Film Review: The Captive (2014)

The Captive (Review)
Format Viewed For Review: Amazon Instant
Netflix Streaming: No
Amazon Prime: Yes

" unfortunate victim of style..."

Matthew Lane (Ryan Reynolds) finds himself entangled in a web of lies as evidence surfaces of his daughter's survival eight years after her disappearance...

The Captive is a convoluted film taking place over eight years – most of the years are indistinguishable, too. The film follows Matthew and his wife, Tina Lane (Mireille Enos), their daughter Cassandra Lane (Alexia Fast), and ICEU investigators Dunlop (Rosario Dawson) and Cornwall (Scott Speedman). For the most part, the story focuses on the investigation. At one point, I forgot all about Matthew. Anyway, Cassandra was abducted at a young age after Matthew left her in the car alone. Although he's initially questioned as a suspect, those accusations are swiftly dropped. Of course, Tina blames Matthew for everything while Dunlop and Cornwall continue the investigation – Cornwall also continues to suspect Matthew. However, Cassandra's survival is discovered years after her disappearance when her image is found on a network for pedophiles. I'll leave it at that for this review. There are some twists and turns, but nothing special. The film leads to a fairly simple ending.

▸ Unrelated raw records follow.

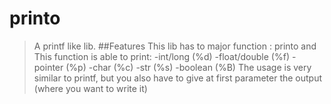 # printo
>A printf like lib. 
##Features
This lib has to major function : printo and 
This function is able to print: 
  -int/long (%d)
  -float/double (%f)
  -pointer (%p)
  -char (%c)
  -str (%s)
  -boolean (%B)
The usage is very similar to printf, but you also have to give at first parameter the output (where you want to write it)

The Captive is an interesting film. At times, it's even a captivating film. It's an engrossing crime drama that explores several perspectives during several different times. Unfortunately, the storytelling is convoluted. For some apparent reason, the filmmakers decide to make this film with a nonlinear presentation. Okay, that shouldn't be a problem, right? In this case, the filmmakers also forgot to add any distinguishable elements for each time. Aside from some very minor aesthetic changes, everything looks the same so you don't know where you're at or what you're supposed to be thinking about until the context kicks in. I don't understand this storytelling decision at all – it adds nothing to the film. And, judging from its concept and some of its plot points, this could have been great. Hell, it could have been fantastic. Unfortunately, only bits and pieces of this film shine due to the storytelling.

The acting is also hit-or-miss. Ryan Reynolds is good in this film. He's obviously charming, as usual, and he conveys some genuine emotion here and there. Mireille Enos potential is spoiled by her character's one-dimensional and cliché writing. There is only one scene where she isn't pouting or blaming her husband, and most of her scenes feel overacted due to the lack of development her character gets. Alexia Fast is also disappointing, but mostly due to her odd dialogue. I believe she has potential, but she sounds stiff and awkward most of the time. Otherwise, the film is technically standard. I liked the melancholic music, at least. The Captive is written by Atom Egoyan and David Fraser; Egoyan also directs. Some of the suspense is great, a few of the performances are strong, but the film is ultimately crippled by the convoluted storytelling. I'm not sure if I should blame the writing, direction, or editing, but someone fumbled.

Overall, The Captive is a decent film. Yes, I bashed it over and over, but I was ultimately engaged and entertained. Like I said, I was even captivated at times. The film is just so disappointing due to the storytelling. It's not like it's the most confusing film ever made, but it was all just so unnecessary. It's an unfortunate victim of style – or what I assume was a stylistic choice. I recommend watching Prisoners over this film, but, if you love the genre as much as I do, this might be worth a rental or stream.

Score: 5/10
Parental Guide: Some violence and blood, references to child abuse.